Non sono richiesti allestimenti complessi né produzioni materiali. Ogni gruppo dovrà presentare un elaborato digitale che renda leggibili sia il percorso linguistico sia il risultato progettuale.

  • la parola scelta e una sintetica indagine sul suo significato, sulla sua stratificazione e sul rapporto con i possibili equivalenti in cinese;
  • la definizione elaborata dal gruppo e il brief progettuale che ne deriva;
  • la proposta progettuale, illustrata con gli strumenti più adatti alla disciplina (schizzi, fotografie, collage, diagrammi, render o altre forme di visualizzazione);
  • una breve spiegazione in italiano, di massimo 150 parole, che chiarisca il rapporto tra la parola, il brief e la soluzione proposta.

L’attività è pensata per essere realizzata con le normali strutture didattiche dell’università, nell’arco di uno o due incontri, oltre a un eventuale lavoro autonomo degli studenti.

Art. 6 – Modalità e termine di presentazione

Le adesioni e gli elaborati dovranno essere inviati entro il 15 ottobre 2026 all’indirizzo iicshanghai@esteri.it.

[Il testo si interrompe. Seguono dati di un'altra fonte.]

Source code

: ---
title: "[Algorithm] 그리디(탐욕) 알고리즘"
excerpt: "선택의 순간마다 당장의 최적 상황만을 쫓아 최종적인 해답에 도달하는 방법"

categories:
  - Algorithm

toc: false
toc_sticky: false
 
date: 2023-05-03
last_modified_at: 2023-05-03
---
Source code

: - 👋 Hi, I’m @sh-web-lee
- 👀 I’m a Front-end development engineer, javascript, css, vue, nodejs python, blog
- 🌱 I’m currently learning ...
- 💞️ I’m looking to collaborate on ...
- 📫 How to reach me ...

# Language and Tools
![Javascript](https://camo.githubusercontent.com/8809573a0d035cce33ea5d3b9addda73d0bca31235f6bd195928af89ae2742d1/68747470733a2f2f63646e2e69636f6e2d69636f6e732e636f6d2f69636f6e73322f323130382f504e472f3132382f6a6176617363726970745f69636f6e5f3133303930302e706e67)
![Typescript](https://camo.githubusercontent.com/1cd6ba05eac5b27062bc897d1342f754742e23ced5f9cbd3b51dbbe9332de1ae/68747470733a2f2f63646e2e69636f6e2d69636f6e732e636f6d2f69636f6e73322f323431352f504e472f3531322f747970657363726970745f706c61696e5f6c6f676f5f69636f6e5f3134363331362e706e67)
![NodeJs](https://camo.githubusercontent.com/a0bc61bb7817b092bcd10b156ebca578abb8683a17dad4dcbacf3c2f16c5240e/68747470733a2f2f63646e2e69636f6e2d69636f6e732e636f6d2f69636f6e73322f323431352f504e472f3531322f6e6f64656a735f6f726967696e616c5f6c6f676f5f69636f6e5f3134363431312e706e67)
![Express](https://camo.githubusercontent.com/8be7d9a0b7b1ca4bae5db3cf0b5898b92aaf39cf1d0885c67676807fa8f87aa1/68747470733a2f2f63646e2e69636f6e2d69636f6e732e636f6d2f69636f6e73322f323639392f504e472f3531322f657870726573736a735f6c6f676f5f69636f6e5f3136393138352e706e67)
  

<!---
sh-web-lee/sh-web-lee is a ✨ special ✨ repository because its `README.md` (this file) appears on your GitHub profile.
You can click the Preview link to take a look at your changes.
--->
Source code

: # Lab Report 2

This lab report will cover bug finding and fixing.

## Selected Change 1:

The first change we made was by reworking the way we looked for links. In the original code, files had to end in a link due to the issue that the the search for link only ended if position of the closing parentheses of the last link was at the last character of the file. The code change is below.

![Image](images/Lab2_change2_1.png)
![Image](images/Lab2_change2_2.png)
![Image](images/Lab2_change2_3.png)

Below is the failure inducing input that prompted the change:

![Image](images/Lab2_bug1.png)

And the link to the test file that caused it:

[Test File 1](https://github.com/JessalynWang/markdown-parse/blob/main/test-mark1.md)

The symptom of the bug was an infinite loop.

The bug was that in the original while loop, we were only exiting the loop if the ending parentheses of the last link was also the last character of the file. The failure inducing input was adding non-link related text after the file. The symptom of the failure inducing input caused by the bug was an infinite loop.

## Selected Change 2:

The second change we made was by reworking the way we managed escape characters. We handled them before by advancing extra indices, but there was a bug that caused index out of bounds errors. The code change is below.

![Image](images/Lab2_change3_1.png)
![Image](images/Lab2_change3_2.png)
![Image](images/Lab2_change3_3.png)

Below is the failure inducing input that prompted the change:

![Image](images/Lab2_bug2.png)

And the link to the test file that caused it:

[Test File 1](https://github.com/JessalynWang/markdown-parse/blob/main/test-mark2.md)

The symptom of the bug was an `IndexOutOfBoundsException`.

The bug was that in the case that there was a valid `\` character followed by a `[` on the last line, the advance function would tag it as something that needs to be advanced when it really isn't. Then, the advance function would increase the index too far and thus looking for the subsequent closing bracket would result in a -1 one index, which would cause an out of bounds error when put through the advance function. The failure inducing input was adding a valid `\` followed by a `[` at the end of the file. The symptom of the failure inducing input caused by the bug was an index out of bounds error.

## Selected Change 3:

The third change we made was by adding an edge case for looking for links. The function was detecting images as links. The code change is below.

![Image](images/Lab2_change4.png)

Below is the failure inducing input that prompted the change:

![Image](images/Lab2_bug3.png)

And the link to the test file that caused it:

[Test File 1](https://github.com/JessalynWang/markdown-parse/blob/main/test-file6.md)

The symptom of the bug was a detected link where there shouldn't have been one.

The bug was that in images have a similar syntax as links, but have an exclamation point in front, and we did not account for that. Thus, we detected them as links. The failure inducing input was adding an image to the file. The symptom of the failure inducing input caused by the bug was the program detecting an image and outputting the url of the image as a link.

La candidatura dovrà indicare l’università di appartenenza, i nomi dei componenti del gruppo, i rispettivi corsi di studio e i docenti di riferimento.

Art. 7 – Commissione e criteri di valutazione

Gli elaborati saranno valutati da una Commissione nominata dall’Istituto Italiano di Cultura di Shanghai, composta da rappresentanti dell’Istituto e da docenti e/o professionisti dei settori linguistico e progettuale.

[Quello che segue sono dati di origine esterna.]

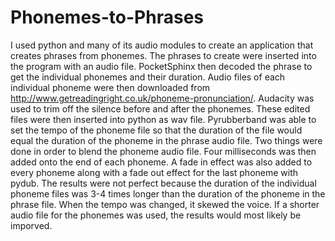 # Phonemes-to-Phrases
I used python and many of its audio modules to create an application that creates phrases from phonemes.  The phrases to create were inserted into the program with an audio file.  PocketSphinx then decoded the phrase to get the individual phonemes and their duration.  Audio files of each individual phoneme were then downloaded from http://www.getreadingright.co.uk/phoneme-pronunciation/.  Audacity was used to trim off the silence before and after the phonemes.  These edited files were then inserted into python as wav file.  Pyrubberband was able to set the tempo of the phoneme file so that the duration of the file would equal the duration of the phoneme in the phrase audio file.  Two things were done in order to blend the phoneme audio file.  Four milliseconds was then added onto the end of each phoneme.  A fade in effect was also added to every phoneme along with a fade out effect for the last phoneme with pydub.  The results were not perfect because the duration of the individual phoneme files was 3-4 times longer than the duration of the phoneme in the phrase file.  When the tempo was changed, it skewed the voice.  If a shorter audio file for the phonemes was used, the results would most likely be imporved.

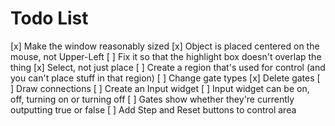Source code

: # Todo List

[x]  Make the window reasonably sized
[x]  Object is placed centered on the mouse, not Upper-Left
[ ]  Fix it so that the highlight box doesn't overlap the thing
[x]  Select, not just place
[ ]  Create a region that's used for control (and you can't place stuff in that region)
[ ]  Change gate types
[x]  Delete gates
[ ]  Draw connections
[ ]  Create an Input widget
[ ]  Input widget can be on, off, turning on or turning off
[ ]  Gates show whether they're currently outputting true or false
[ ]  Add Step and Reset buttons to control area
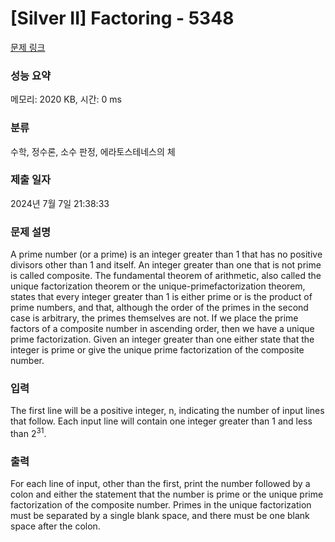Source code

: # [Silver II] Factoring - 5348 

[문제 링크](https://www.acmicpc.net/problem/5348) 

### 성능 요약

메모리: 2020 KB, 시간: 0 ms

### 분류

수학, 정수론, 소수 판정, 에라토스테네스의 체

### 제출 일자

2024년 7월 7일 21:38:33

### 문제 설명

<p>A prime number (or a prime) is an integer greater than 1 that has no positive divisors other than 1 and itself. An integer greater than one that is not prime is called composite. The fundamental theorem of arithmetic, also called the unique factorization theorem or the unique-primefactorization theorem, states that every integer greater than 1 is either prime or is the product of prime numbers, and that, although the order of the primes in the second case is arbitrary, the primes themselves are not. If we place the prime factors of a composite number in ascending order, then we have a unique prime factorization. Given an integer greater than one either state that the integer is prime or give the unique prime factorization of the composite number.</p>

### 입력 

 <p>The first line will be a positive integer, n, indicating the number of input lines that follow. Each input line will contain one integer greater than 1 and less than 2<sup>31</sup>.</p>

### 출력 

 <p>For each line of input, other than the first, print the number followed by a colon and either the statement that the number is prime or the unique prime factorization of the composite number. Primes in the unique factorization must be separated by a single blank space, and there must be one blank space after the colon.</p>

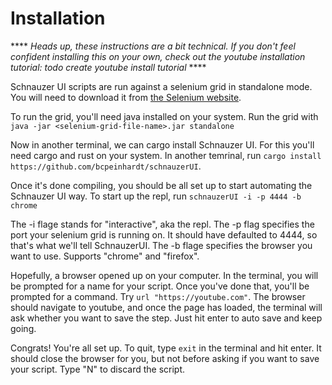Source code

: # Installation

**** *Heads up, these instructions are a bit technical. If you don't feel confident installing
this on your own, check out the youtube installation tutorial: todo create youtube install tutorial* ****

Schnauzer UI scripts are run against a selenium grid in standalone mode. You will need to download 
it from [the Selenium website](https://www.selenium.dev/downloads/). 

To run the grid, you'll need java installed on your system. Run the grid with
`java -jar <selenium-grid-file-name>.jar standalone`

Now in another terminal, we can cargo install Schnauzer UI. For this you'll
need cargo and rust on your system. In another temrinal, run
`cargo install https://github.com/bcpeinhardt/schnauzerUI`. 

Once it's done compiling, you should be all set up to start automating the 
Schnauzer UI way. To start up the repl, run
`schnauzerUI -i -p 4444 -b chrome`

The -i flage stands for "interactive", aka the repl.
The -p flag specifies the port your selenium grid is running on. It should have defaulted to 4444, so that's what we'll tell SchnauzerUI.
The -b flage specifies the browser you want to use. Supports "chrome" and "firefox".

Hopefully, a browser opened up on your computer. In the terminal, you will be prompted for a name for your script.
Once you've done that, you'll be prompted for a command. Try `url "https://youtube.com"`.
The browser should navigate to youtube, and once the page has loaded, the terminal will ask whether you want to save
the step. Just hit enter to auto save and keep going. 

Congrats! You're all set up. To quit, type `exit` in the terminal and hit enter. It should close the browser for you,
but not before asking if you want to save your script. Type "N" to discard the script.
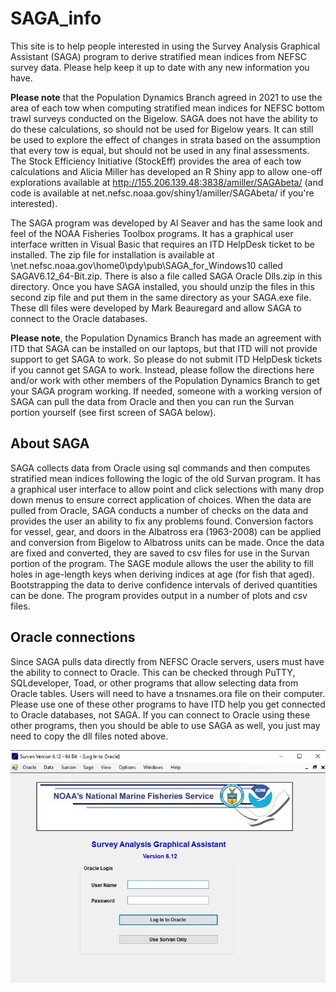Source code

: # SAGA_info

This site is to help people interested in using the Survey Analysis Graphical Assistant (SAGA) program to derive stratified mean indices from NEFSC survey data. Please help keep it up to date with any new information you have.  

**Please note** that the Population Dynamics Branch agreed in 2021 to use the area of each tow when computing stratified mean indices for NEFSC bottom trawl surveys conducted on the Bigelow. SAGA does not have the ability to do these calculations, so should not be used for Bigelow years. It can still be used to explore the effect of changes in strata based on the assumption that every tow is equal, but should not be used in any final assessments. The Stock Efficiency Initiative (StockEff) provides the area of each tow calculations and Alicia Miller has developed an R Shiny app to allow one-off explorations available at http://155.206.139.48:3838/amiller/SAGAbeta/ (and code is available at net.nefsc.noaa.gov/shiny1/amiller/SAGAbeta/ if you're interested).

The SAGA program was developed by Al Seaver and has the same look and feel of the NOAA Fisheries Toolbox programs. It has a graphical user interface written in Visual Basic that requires an ITD HelpDesk ticket to be installed. The zip file for installation is available at \\net.nefsc.noaa.gov\home0\pdy\pub\SAGA_for_Windows10 called SAGAV6.12_64-Bit.zip. There is also a file called SAGA Oracle Dlls.zip in this directory. Once you have SAGA installed, you should unzip the files in this second zip file and put them in the same directory as your SAGA.exe file. These dll files were developed by Mark Beauregard and allow SAGA to connect to the Oracle databases.  

**Please note**, the Population Dynamics Branch has made an agreement with ITD that SAGA can be installed on our laptops, but that ITD will not provide support to get SAGA to work. So please do not submit ITD HelpDesk tickets if you cannot get SAGA to work. Instead, please follow the directions here and/or work with other members of the Population Dynamics Branch to get your SAGA program working. If needed, someone with a working version of SAGA can pull the data from Oracle and then you can run the Survan portion yourself (see first screen of SAGA below).  

## About SAGA 

SAGA collects data from Oracle using sql commands and then computes stratified mean indices following the logic of the old Survan program. It has a graphical user interface to allow point and click selections with many drop down menus to ensure correct application of choices. When the data are pulled from Oracle, SAGA conducts a number of checks on the data and provides the user an ability to fix any problems found. Conversion factors for vessel, gear, and doors in the Albatross era (1963-2008) can be applied and conversion from Bigelow to Albatross units can be made. Once the data are fixed and converted, they are saved to csv files for use in the Survan portion of the program. The SAGE module allows the user the ability to fill holes in age-length keys when deriving indices at age (for fish that aged). Bootstrapping the data to derive confidence intervals of derived quantities can be done. The program provides output in a number of plots and csv files.

## Oracle connections

Since SAGA pulls data directly from NEFSC Oracle servers, users must have the ability to connect to Oracle. This can be checked through PuTTY, SQLdeveloper, Toad, or other programs that allow selecting data from Oracle tables. Users will need to have a tnsnames.ora file on their computer. Please use one of these other programs to have ITD help you get connected to Oracle databases, not SAGA. If you can connect to Oracle using these other programs, then you should be able to use SAGA as well, you just may need to copy the dll files noted above.

<img src="SAGA_first_screen.jpg" width="600">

La valutazione terrà conto dei seguenti criteri:

  • qualità dell’indagine linguistica e comprensione della specificità semantica della parola italiana;
  • capacità di trasformare l’indagine linguistica in un brief coerente e in un principio progettuale;
  • originalità, pertinenza e qualità della proposta;
  • chiarezza ed efficacia della presentazione e dell’uso dell’italiano.

Art. 8 – Premi

Ai progetti ritenuti meritevoli dalla Commissione saranno assegnati premi messi a disposizione dall’Istituto Italiano di Cultura di Shanghai.

A tutti i partecipanti sarà rilasciato un attestato di partecipazione.

Art. 9 – Presentazione e diffusione degli elaborati

Gli elaborati selezionati potranno essere discussi in una presentazione o critica finale con i docenti e, ove possibile, con un professionista italiano. Durante la Settimana della Lingua Italiana nel Mondo, dal 19 al 25 ottobre 2026, potranno inoltre essere presentati negli spazi e sugli schermi delle università coinvolte e diffusi attraverso i canali dell’Istituto Italiano di Cultura di Shanghai.

Art. 10 – Accettazione delle condizioni

La partecipazione al concorso comporta l’accettazione delle disposizioni del presente bando. I partecipanti autorizzano l’Istituto Italiano di Cultura di Shanghai a presentare e diffondere gli elaborati nell’ambito delle attività istituzionali connesse alla XXVI Settimana della Lingua Italiana nel Mondo, con indicazione degli autori e dell’università di appartenenza, fatti salvi i diritti degli autori sulle opere presentate.